In 1978 he built a factory that produced the first locally manufactured knapsack sprayers in Kenya. The Dutch designed Hobra Sprayers were enthusiastically welcomed by small-scale farmers as spare parts and repairs were now always locally available.

Hans was one of the leading entrepreneurial pioneers in Kenyan horticulture and Oserian soon became the model for flower export to the Dutch and EU markets. Hans started up the TFA (Tele Flower Auction) in the Netherlands, the first electronic flower auction in the world, designed to promote and support the Kenyan flower exporters. He also saw the opportunity to trade flowers directly to the UK supermarkets and established World Flowers in 1989, allowing Kenyan farmers to trade directly with the European High Street superstores.

As Oserian expanded and thrived, he encouraged the development of a social complex, which included housing for 6000 employees and their families. Today Oserian is one of the most socially conscious businesses in the Country with crèches, primary and secondary schools and health care for thousands of children and adults.

Hans was committed not only to business but had long sought for a sustainable harmony between agriculture and the environment. In 1995 he created a 18,000 acre sanctuary to protect the local wildlife and ecosystem. Today, Oserian Farm and its green houses are surrounded by wildlife, which Hans saw as a fitting tribute to the beauty of Kenya.

His zeal and dedication to the Kenya horticulture industry would not go unnoticed. In 1998, the former President of Kenya, the Honourable Daniel Arap Moi, presented Hans Zwager Kenya’s Medal of Honour, the ‘Moran of the Burning Spear’in recognition for his role in directly developing what had by then become a corner stone of the Kenyan economy.

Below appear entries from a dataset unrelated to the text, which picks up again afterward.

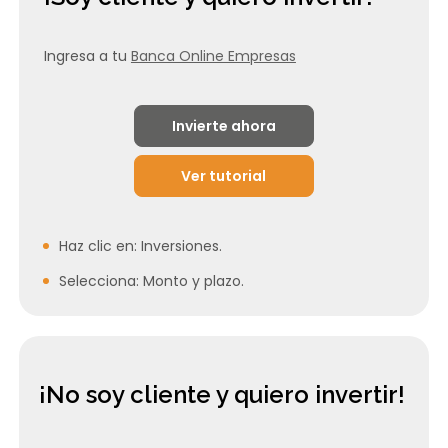
Ingresa a tu
Banca Online Empresas
Invierte ahora
Ver tutorial
Haz clic en: Inversiones.
Selecciona: Monto y plazo.
¡No soy cliente y quiero invertir!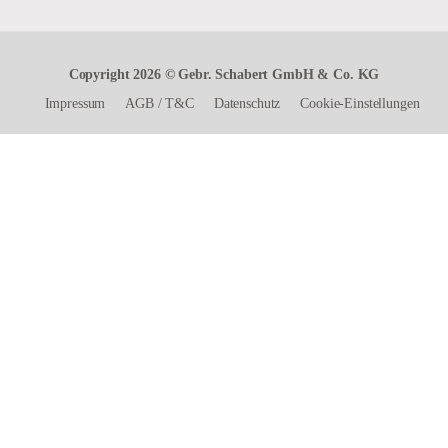
Copyright 2026 © Gebr. Schabert GmbH & Co. KG
Impressum
AGB
/
T&C
Datenschutz
Cookie-Einstellungen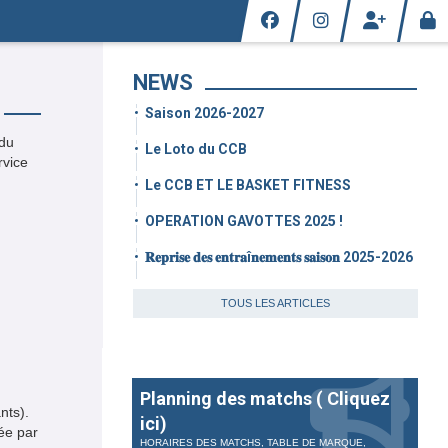
NEWS
Saison 2026-2027
 du
Le Loto du CCB
rvice
Le CCB ET LE BASKET FITNESS
OPERATION GAVOTTES 2025 !
𝐑𝐞𝐩𝐫𝐢𝐬𝐞 𝐝𝐞𝐬 𝐞𝐧𝐭𝐫𝐚î𝐧𝐞𝐦𝐞𝐧𝐭𝐬 𝐬𝐚𝐢𝐬𝐨𝐧 2025-2026
TOUS LES ARTICLES
Planning des matchs ( Cliquez
nts).
ici)
sée par
HORAIRES DES MATCHS, TABLE DE MARQUE,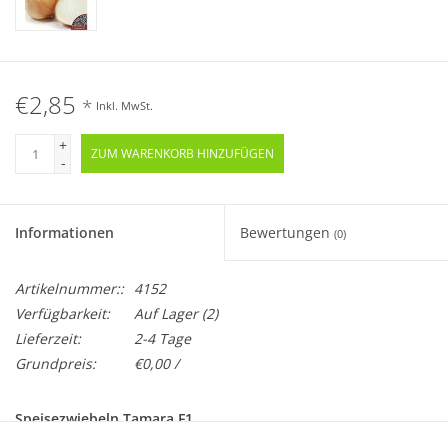
€2,85
*
Inkl. MwSt.
+
ZUM WARENKORB HINZUFÜGEN
-
Informationen
Bewertungen
(0)
Artikelnummer::
4152
Verfügbarkeit:
Auf Lager
(2)
Lieferzeit:
2-4 Tage
Grundpreis:
€0,00 /
Speisezwiebeln Tamara F1
Allium cepa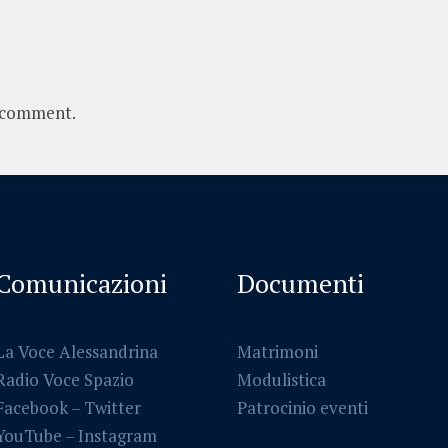
 comment.
Comunicazioni
Documenti
La Voce Alessandrina
Matrimoni
Radio Voce Spazio
Modulistica
Facebook
–
Twitter
Patrocinio eventi
YouTube –
Instagram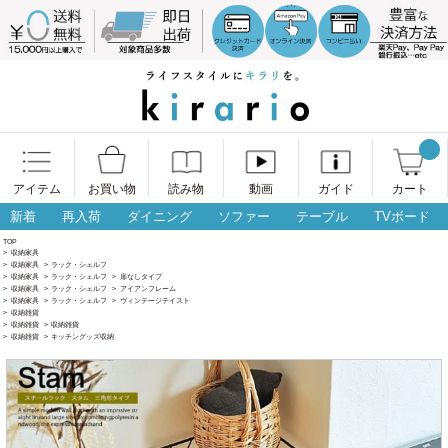
アイテム
お買い物
読み物
動画
ガイド
カート
新着
再入荷
ダイニング
ソファー
テーブル
TVボード
TOP
>
収納家具
>
収納家具
>
ラック・シェルフ
>
収納家具
>
ラック・シェルフ
>
扉なしタイプ
>
収納家具
>
ラック・シェルフ
>
アイアンフレーム
>
収納家具
>
ラック・シェルフ
>
ヴィンテージテイスト
>
収納雑貨
>
収納雑貨
>
収納雑貨
>
収納雑貨
>
キッチングッズ収納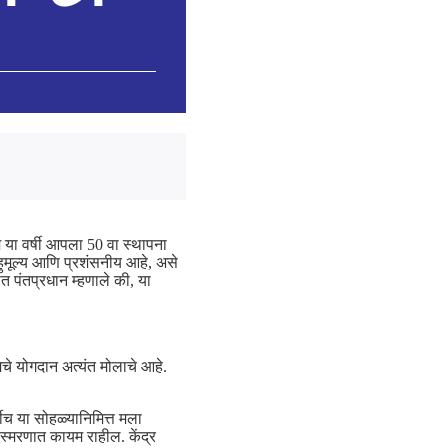
म या वर्षी आपला 50 वा स्थापना
ुमूल्य आणि प्रशंसनीय आहे, असे
त पंतप्रधान म्हणाले की, या
कीमचे योगदान अत्यंत मोलाचे आहे.
ीच या सोहळ्यानिमित्त मला
 स्मरणात कायम राहील. केंद्र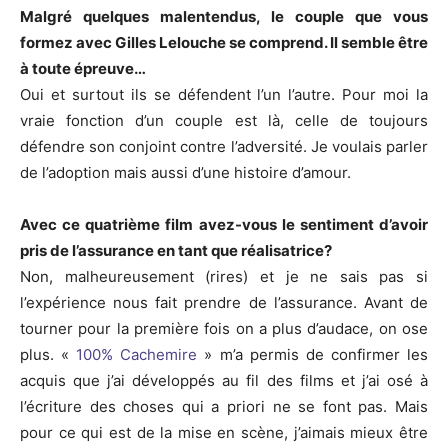
Malgré quelques malentendus, le couple que vous
formez avec Gilles Lelouche se comprend. Il semble être
à toute épreuve…
Oui et surtout ils se défendent l’un l’autre. Pour moi la
vraie fonction d’un couple est là, celle de toujours
défendre son conjoint contre l’adversité. Je voulais parler
de l’adoption mais aussi d’une histoire d’amour.
Avec ce quatrième film avez-vous le sentiment d’avoir
pris de l’assurance en tant que réalisatrice?
Non, malheureusement (rires) et je ne sais pas si
l’expérience nous fait prendre de l’assurance. Avant de
tourner pour la première fois on a plus d’audace, on ose
plus. «
100% Cachemire
» m’a permis de confirmer les
acquis que j’ai développés au fil des films et j’ai osé à
l’écriture des choses qui a priori ne se font pas. Mais
pour ce qui est de la mise en scène, j’aimais mieux être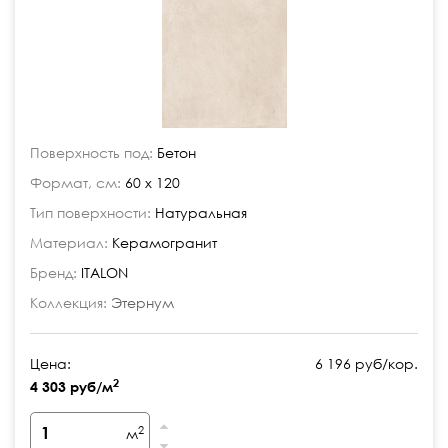
Поверхность под:
Бетон
Формат, см:
60 x 120
Тип поверхности:
Натуральная
Материал:
Керамогранит
Бренд:
ITALON
Коллекция:
Этернум
Цена:
6 196 руб/кор.
2
4 303 руб/м
2
м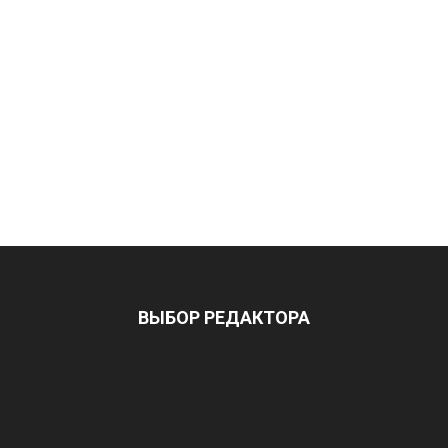
ВЫБОР РЕДАКТОРА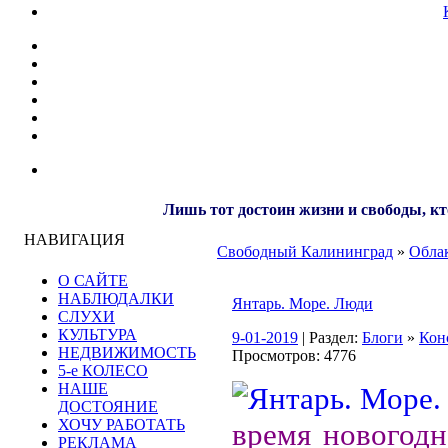
Лишь тот достоин жизни и свободы, кт
НАВИГАЦИЯ
Свободный Калининград
»
Облак
О САЙТЕ
НАБЛЮДАЛКИ
Янтарь. Море. Люди
СЛУХИ
КУЛЬТУРА
9-01-2019
| Раздел:
Блоги
»
Кон
НЕДВИЖИМОСТЬ
Просмотров: 4776
5-е КОЛЕСО
НАШЕ
ДОСТОЯНИЕ
ХОЧУ РАБОТАТЬ
время новогодн
РЕКЛАМА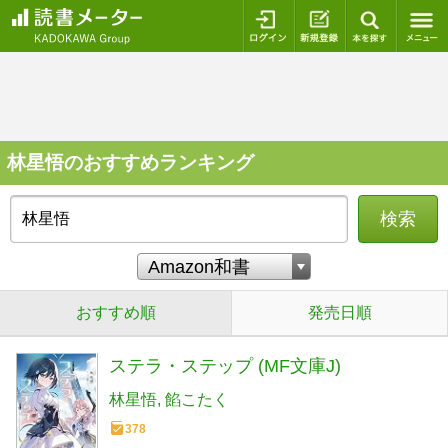
ログイン
新規登録
本を探
林星悟のおすすめランキング
検索
おすすめ順
発売日順
ステラ・ステップ (MF文庫J)
林星悟
餡こたく
378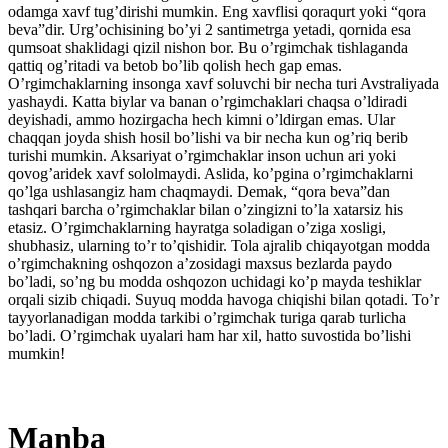
odamga xavf tug’dirishi mumkin. Eng xavflisi qoraqurt yoki “qora
beva”dir. Urg’ochisining bo’yi 2 santimetrga yetadi, qornida esa
qumsoat shaklidagi qizil nishon bor. Bu o’rgimchak tishlaganda
qattiq og’ritadi va betob bo’lib qolish hech gap emas.
O’rgimchaklarning insonga xavf soluvchi bir necha turi Avstraliyada
yashaydi. Katta biylar va banan o’rgimchaklari chaqsa o’ldiradi
deyishadi, ammo hozirgacha hech kimni o’ldirgan emas. Ular
chaqqan joyda shish hosil bo’lishi va bir necha kun og’riq berib
turishi mumkin. Aksariyat o’rgimchaklar inson uchun ari yoki
qovog’aridek xavf sololmaydi. Aslida, ko’pgina o’rgimchaklarni
qo’lga ushlasangiz ham chaqmaydi. Demak, “qora beva”dan
tashqari barcha o’rgimchaklar bilan o’zingizni to’la xatarsiz his
etasiz. O’rgimchaklarning hayratga soladigan o’ziga xosligi,
shubhasiz, ularning to’r to’qishidir. Tola ajralib chiqayotgan modda
o’rgimchakning oshqozon a’zosidagi maxsus bezlarda paydo
bo’ladi, so’ng bu modda oshqozon uchidagi ko’p mayda teshiklar
orqali sizib chiqadi. Suyuq modda havoga chiqishi bilan qotadi. To’r
tayyorlanadigan modda tarkibi o’rgimchak turiga qarab turlicha
bo’ladi. O’rgimchak uyalari ham har xil, hatto suvostida bo’lishi
mumkin!
Manba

Hans was also presented with The Order of Orange-Nassau by His Royal Highness King William Alexander of the Netherlands for his services to society. The medal, a Military and Civil Order of Chivalry, was founded in 1892 by the Queen Regent Emma of Netherlands. Then Ambassador for the Netherlands, Mr Joost Reintjes presented the medal at a prestigious ceremony hosted at the Royal Netherlands Residency in Nairobi.